Thursday, April 14, 2011

Energy Issues in Delaware

I thought it would be useful to review the various energy issues being debated in Delaware, mostly out of the public eye.

The Renewable Energy Task Force yesterday reviewed a study estimating the number jobs being created or sustained by the solar component of the Renewable Portfolio Standard or RPS. By nurturing steady growth in the industry, Delaware should reap $304 million to $681 million in total economic output in the next ten years.

The Caesar Rodney Institute has engaged the American Tradition Institute to conduct a study of the economic costs of Delaware's RPS. I don't expect the study to offer a favorable view of the policy; the American Tradition Institute maintains that renewable energy standards violate the Commerce Clause of the U.S. Constitution.

House Bill 27 would dilute the RPS for the Delaware Electrical Coop and the municipal energy companies by allowing them to count progress on the Energy Efficiency Resource Standard towards the RPS. Delmarva Power would still have to meet both standards separately. A House Energy Committee hearing on HB 27 was cancelled after the sponsor agreed to table the measure for the time being.

HB 86, introduced earlier this week, would pull Delaware out of the Regional Greenhouse Gas Initiative or RGGI. Yesterday the News Journal published an op-ed by the bill's sponsor, Representative Jack Peterman, which opens with the observation that support for cap-and-trade cost Mike Castle a Senate seat. HB 86 wil likely be taken up by the House Energy Committee when legislators return from their two week break.

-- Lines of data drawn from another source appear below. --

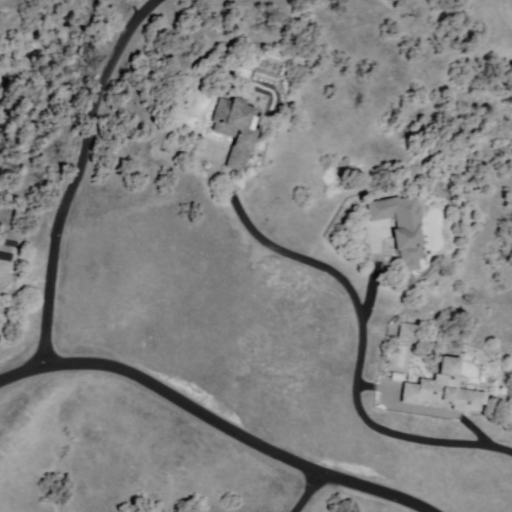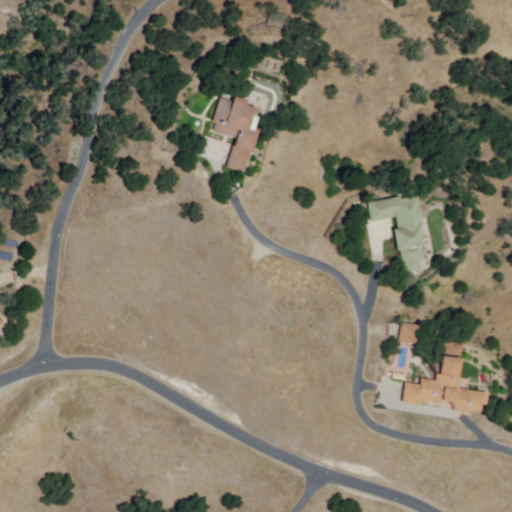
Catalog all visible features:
building: (237, 129)
building: (233, 131)
road: (75, 174)
building: (402, 228)
building: (404, 230)
building: (1, 324)
building: (1, 328)
building: (410, 334)
building: (408, 337)
road: (361, 354)
building: (445, 387)
building: (446, 391)
road: (215, 420)
road: (309, 493)
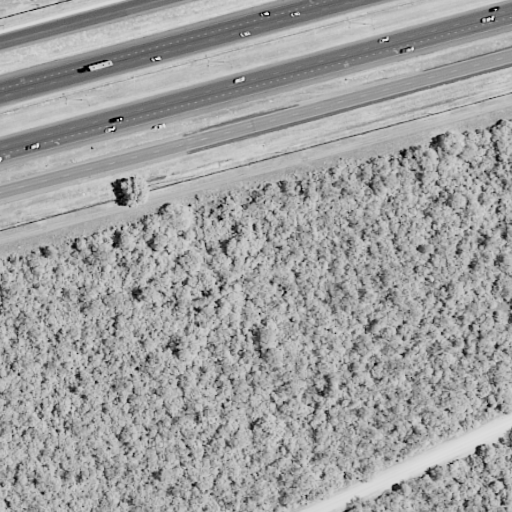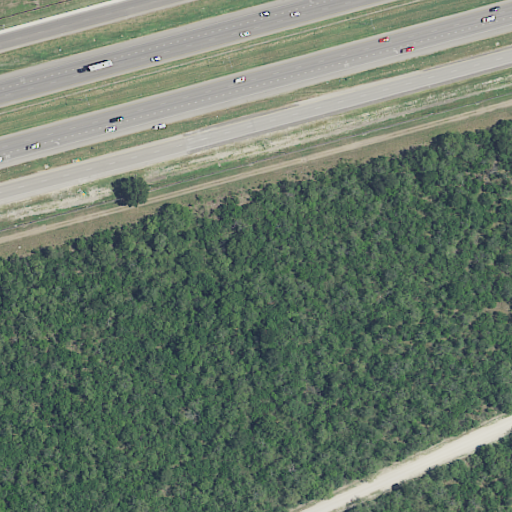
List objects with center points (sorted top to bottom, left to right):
road: (82, 22)
road: (185, 49)
road: (256, 78)
road: (256, 124)
road: (256, 174)
road: (418, 469)
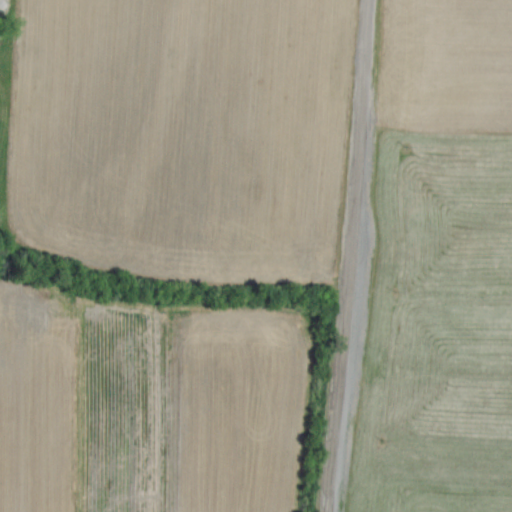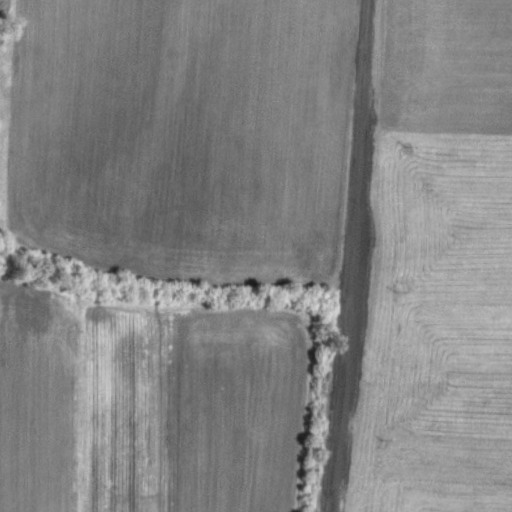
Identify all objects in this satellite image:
road: (349, 256)
crop: (410, 264)
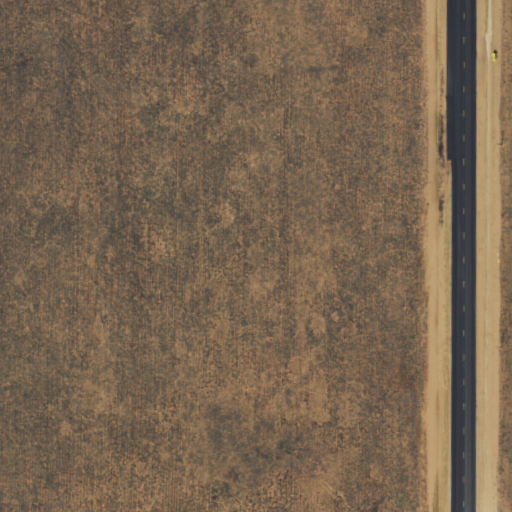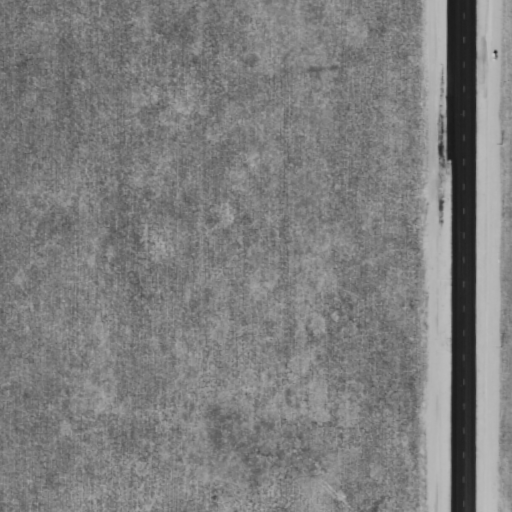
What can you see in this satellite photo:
road: (465, 256)
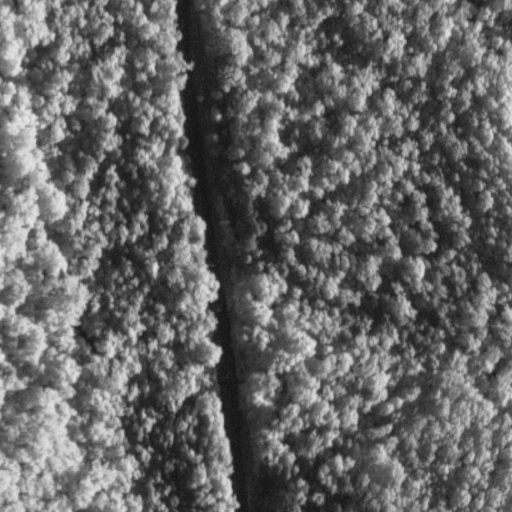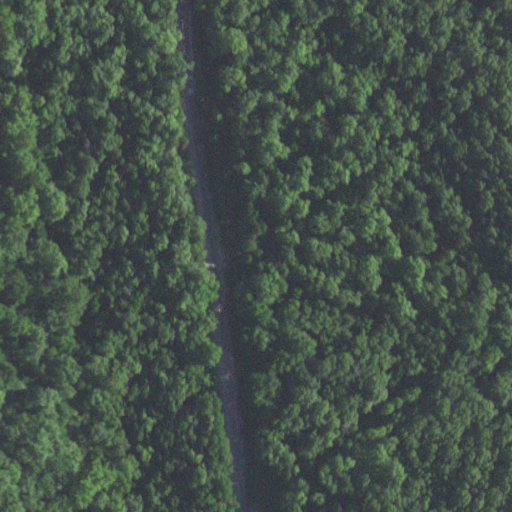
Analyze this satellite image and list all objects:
railway: (180, 256)
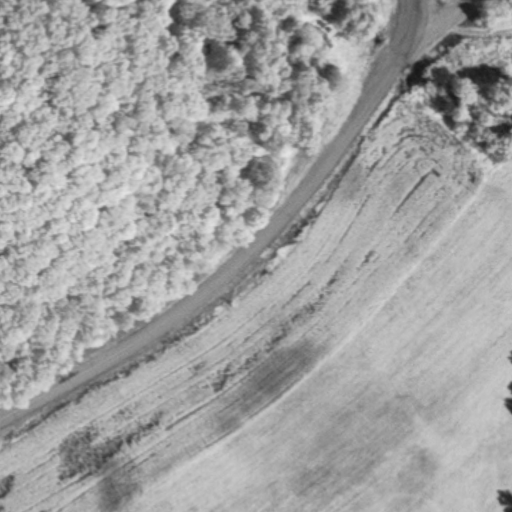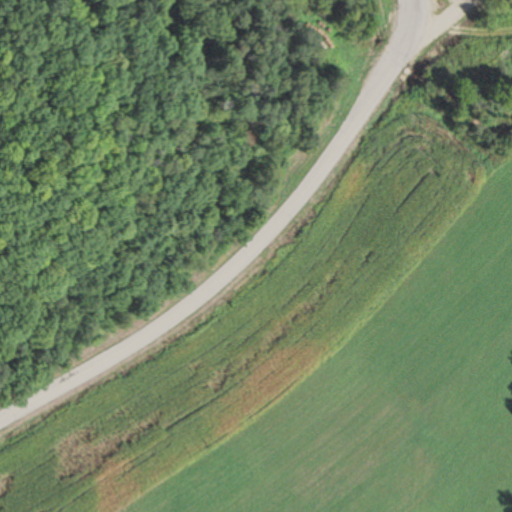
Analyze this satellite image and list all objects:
road: (431, 28)
road: (254, 253)
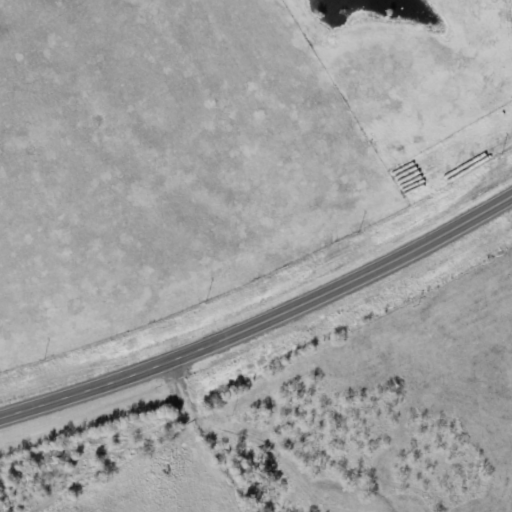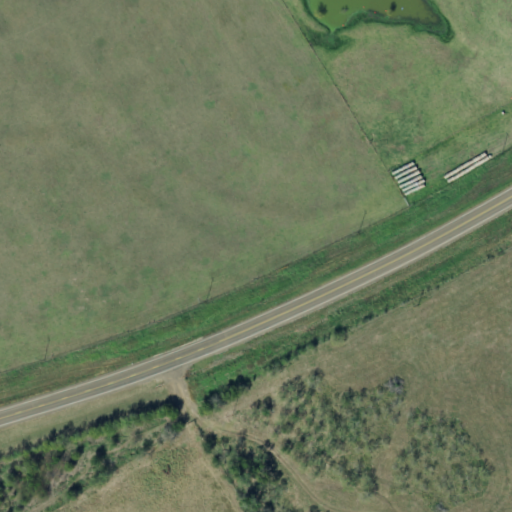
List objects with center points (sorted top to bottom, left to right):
road: (266, 322)
road: (45, 458)
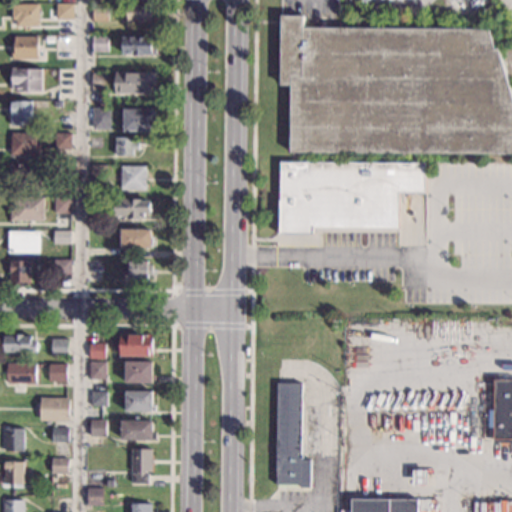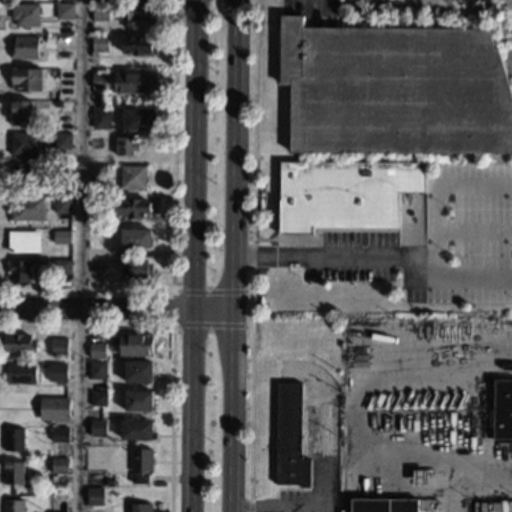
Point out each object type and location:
building: (100, 0)
building: (65, 10)
building: (65, 11)
building: (139, 12)
building: (143, 12)
building: (99, 13)
building: (26, 14)
building: (26, 14)
building: (100, 14)
building: (50, 38)
building: (99, 43)
building: (100, 43)
building: (137, 45)
building: (139, 45)
building: (25, 47)
building: (25, 47)
building: (304, 66)
building: (26, 79)
building: (27, 79)
building: (99, 80)
building: (100, 81)
building: (134, 82)
building: (134, 82)
building: (394, 89)
building: (58, 103)
building: (20, 112)
building: (21, 112)
building: (100, 118)
building: (101, 118)
building: (139, 119)
road: (194, 119)
building: (139, 120)
building: (62, 140)
building: (63, 142)
building: (24, 143)
building: (24, 143)
building: (125, 145)
building: (125, 147)
building: (21, 169)
building: (96, 172)
building: (97, 172)
building: (25, 176)
building: (133, 177)
building: (133, 177)
road: (433, 185)
building: (63, 186)
building: (343, 194)
building: (344, 194)
building: (62, 204)
building: (63, 205)
building: (132, 207)
building: (28, 208)
building: (133, 208)
building: (27, 209)
road: (472, 229)
road: (173, 231)
building: (62, 236)
building: (62, 237)
building: (137, 237)
building: (136, 238)
building: (23, 241)
building: (24, 241)
parking lot: (435, 241)
road: (82, 256)
road: (232, 256)
road: (373, 256)
building: (62, 266)
building: (61, 267)
building: (138, 269)
building: (138, 269)
building: (19, 271)
building: (20, 271)
road: (192, 273)
road: (96, 306)
road: (172, 307)
road: (212, 309)
road: (171, 332)
building: (19, 344)
building: (20, 344)
building: (136, 344)
building: (136, 345)
building: (59, 346)
building: (59, 347)
building: (96, 350)
building: (97, 350)
building: (97, 369)
building: (97, 370)
building: (138, 371)
building: (139, 371)
building: (22, 372)
building: (57, 372)
building: (58, 372)
building: (21, 373)
building: (98, 398)
building: (98, 398)
building: (139, 400)
building: (139, 401)
building: (54, 409)
building: (54, 409)
building: (502, 409)
road: (192, 410)
building: (501, 411)
building: (97, 427)
building: (97, 427)
building: (136, 430)
building: (136, 430)
road: (329, 432)
building: (60, 434)
building: (60, 434)
building: (289, 437)
building: (290, 437)
building: (14, 439)
building: (14, 439)
building: (141, 460)
building: (59, 465)
building: (59, 465)
building: (141, 466)
building: (14, 472)
building: (14, 473)
building: (419, 476)
building: (419, 476)
building: (139, 478)
building: (109, 482)
road: (264, 482)
building: (94, 496)
building: (94, 496)
building: (12, 505)
building: (13, 505)
building: (383, 505)
building: (384, 505)
road: (261, 506)
building: (141, 507)
building: (141, 508)
building: (345, 510)
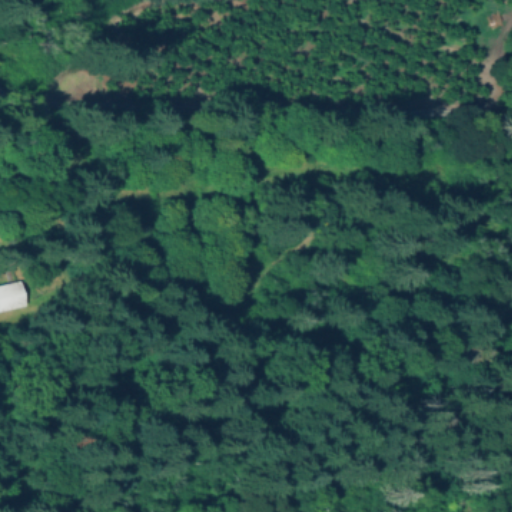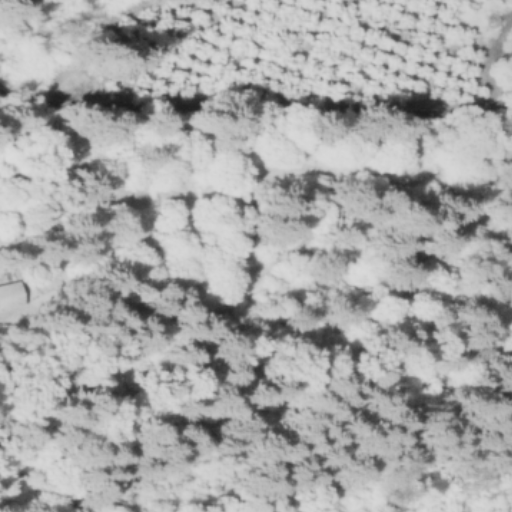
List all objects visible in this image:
road: (255, 109)
building: (8, 293)
building: (12, 296)
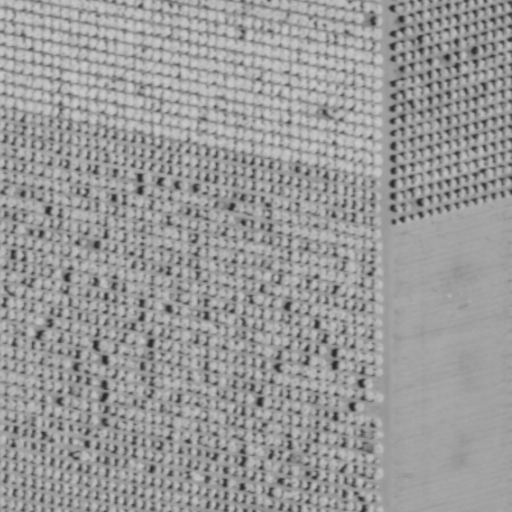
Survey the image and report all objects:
crop: (256, 255)
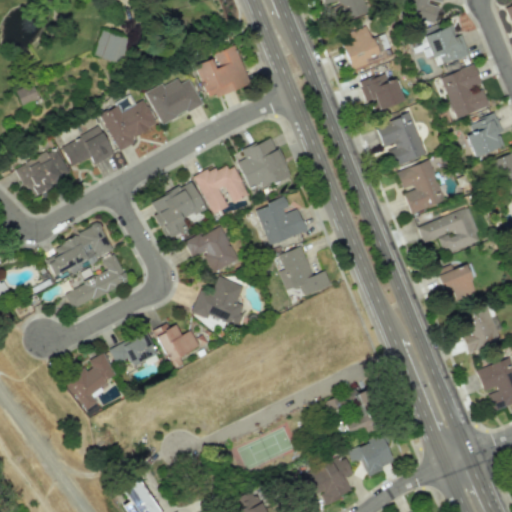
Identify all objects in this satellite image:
road: (281, 7)
building: (347, 7)
building: (419, 10)
building: (508, 12)
road: (495, 36)
building: (440, 44)
building: (104, 45)
building: (355, 47)
building: (218, 72)
building: (461, 90)
building: (378, 91)
building: (24, 94)
building: (170, 99)
building: (122, 102)
building: (124, 122)
building: (482, 134)
building: (397, 139)
building: (84, 147)
building: (259, 163)
road: (323, 169)
road: (141, 170)
building: (504, 170)
building: (39, 171)
building: (417, 185)
building: (217, 186)
building: (511, 199)
building: (173, 208)
building: (276, 220)
building: (447, 230)
road: (374, 235)
building: (209, 247)
building: (76, 248)
building: (297, 272)
building: (452, 281)
building: (94, 283)
road: (150, 291)
building: (217, 301)
building: (477, 329)
building: (171, 340)
building: (130, 349)
building: (88, 379)
building: (496, 381)
road: (418, 402)
road: (288, 404)
building: (357, 414)
road: (488, 446)
road: (42, 452)
building: (367, 454)
road: (455, 461)
building: (326, 479)
road: (477, 484)
road: (400, 485)
road: (455, 489)
building: (137, 497)
building: (243, 502)
building: (411, 511)
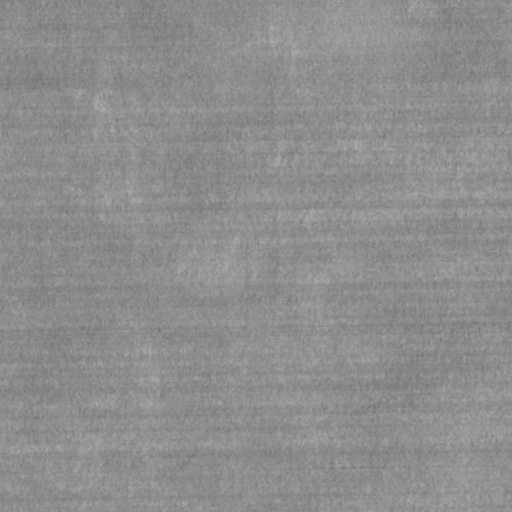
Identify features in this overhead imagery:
crop: (255, 255)
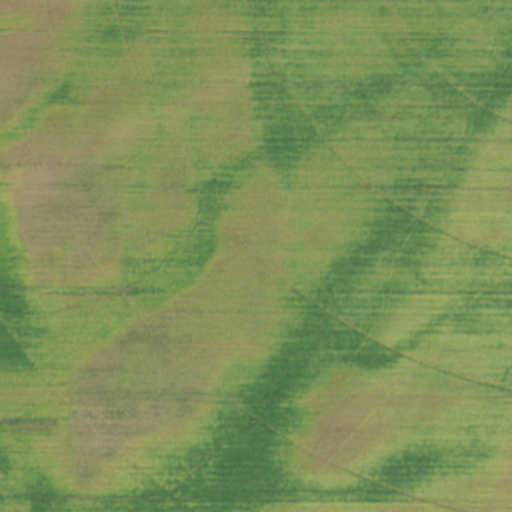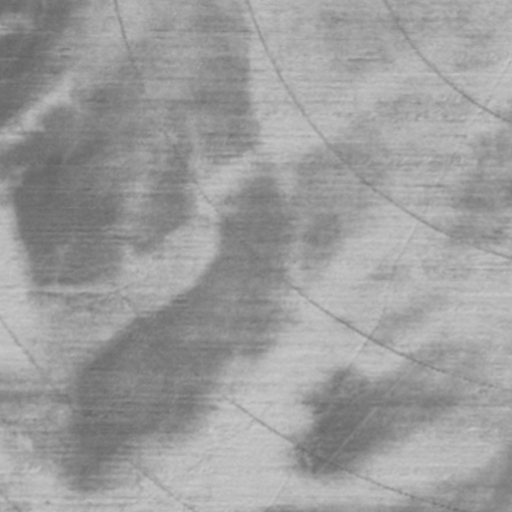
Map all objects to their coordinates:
crop: (255, 256)
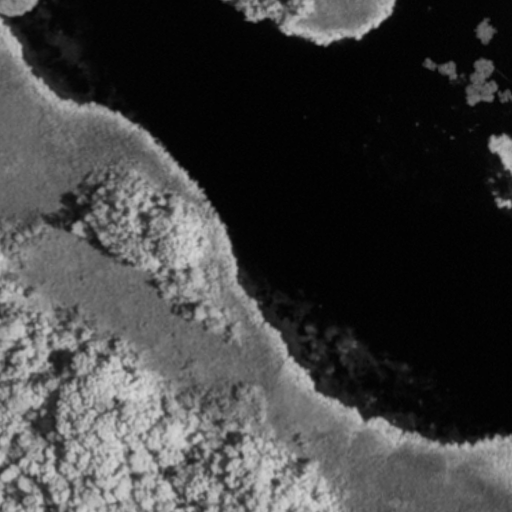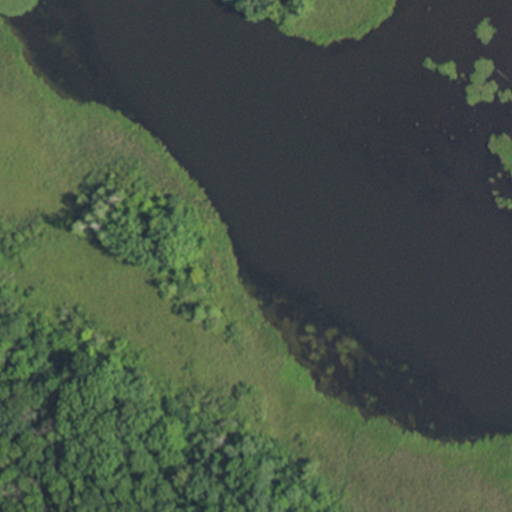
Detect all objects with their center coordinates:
river: (332, 183)
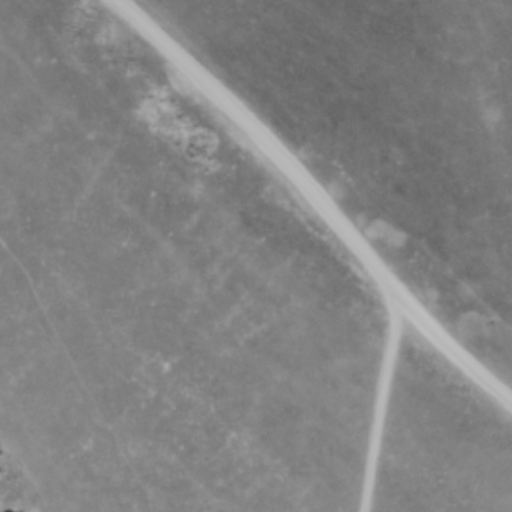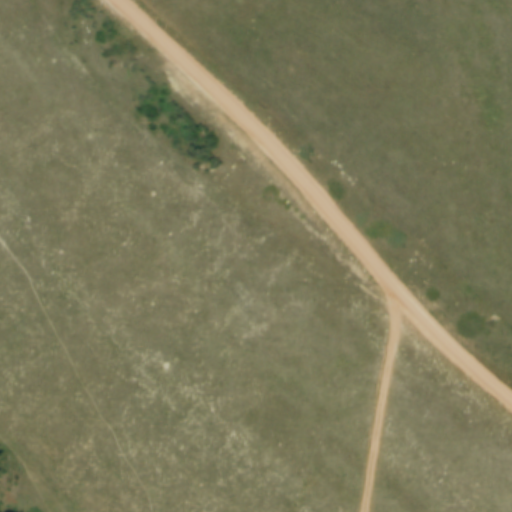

The most significant finding on the costs and benefits of renewable energy is found in Delmarva Power's Integrated Resource Plan (IRP), now being reviewed by the Public Service Commission. According to the IRP, the benefits of current plans to shift from coal to renewable energy are estimated to be $1.8 billion to $4.3 billion over the next ten years. That's $2,000 to $4,750 for every Delaware resident, and 12 percent to 30 percent of retail electricity sales in Delaware. The PSC has extended public comment period on the IRP to May 31, and will likely hold hearings on the plan afterwards.